▸ **TRECHO FORNECIDO**

Com envelhecimento da população e queda na arrecadação do INSS, o próximo governo, em 2027, será obrigado a mudar regime
O ritmo de crescimento dos benefícios do INSS exigirá uma nova reforma da Previdência já no próximo governo, mostra estudo com base nos dados do Censo de 2022. Segundo o levantamento, o avanço dos pagamentos de aposentadorias e pensões foi três vezes a expansão da população brasileira nas últimas quatro décadas, uma tendência que deve se manter, pressionando as contas públicas.
O descompasso é resultado do envelhecimento da população, com cada vez menos jovens contribuindo para sustentar o sistema, e agravado pela informalidade do mercado de trabalho, em que muitos empregados não têm carteira assinada e não recolhem para a Previdência.
Segundo o economista Rogério Nagamine, autor da pesquisa publicada no Observatório de Política Fiscal do Instituto Brasileiro de Economia da Fundação Getulio Vargas (Ibre/FGV), entre 1980 e 2022 os benefícios previdenciários tiveram alta de 3,9% ao ano, enquanto o aumento da população foi de apenas 1,3%.

▸ **INFORMAÇÕES EXTRAÍDAS**
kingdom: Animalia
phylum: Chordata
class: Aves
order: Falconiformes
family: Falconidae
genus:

▸ **O QUE FAZER**
Copie na íntegra o trecho sobre a reforma da Previdência, sem alterar nenhuma palavra ou sinal. Baseie-se apenas no trecho sobre a reforma da Previdência, sem recorrer à listagem.

▸ **SAÍDA COMPLETA**
Com envelhecimento da população e queda na arrecadação do INSS, o próximo governo, em 2027, será obrigado a mudar regime
O ritmo de crescimento dos benefícios do INSS exigirá uma nova reforma da Previdência já no próximo governo, mostra estudo com base nos dados do Censo de 2022. Segundo o levantamento, o avanço dos pagamentos de aposentadorias e pensões foi três vezes a expansão da população brasileira nas últimas quatro décadas, uma tendência que deve se manter, pressionando as contas públicas.
O descompasso é resultado do envelhecimento da população, com cada vez menos jovens contribuindo para sustentar o sistema, e agravado pela informalidade do mercado de trabalho, em que muitos empregados não têm carteira assinada e não recolhem para a Previdência.
Segundo o economista Rogério Nagamine, autor da pesquisa publicada no Observatório de Política Fiscal do Instituto Brasileiro de Economia da Fundação Getulio Vargas (Ibre/FGV), entre 1980 e 2022 os benefícios previdenciários tiveram alta de 3,9% ao ano, enquanto o aumento da população foi de apenas 1,3%.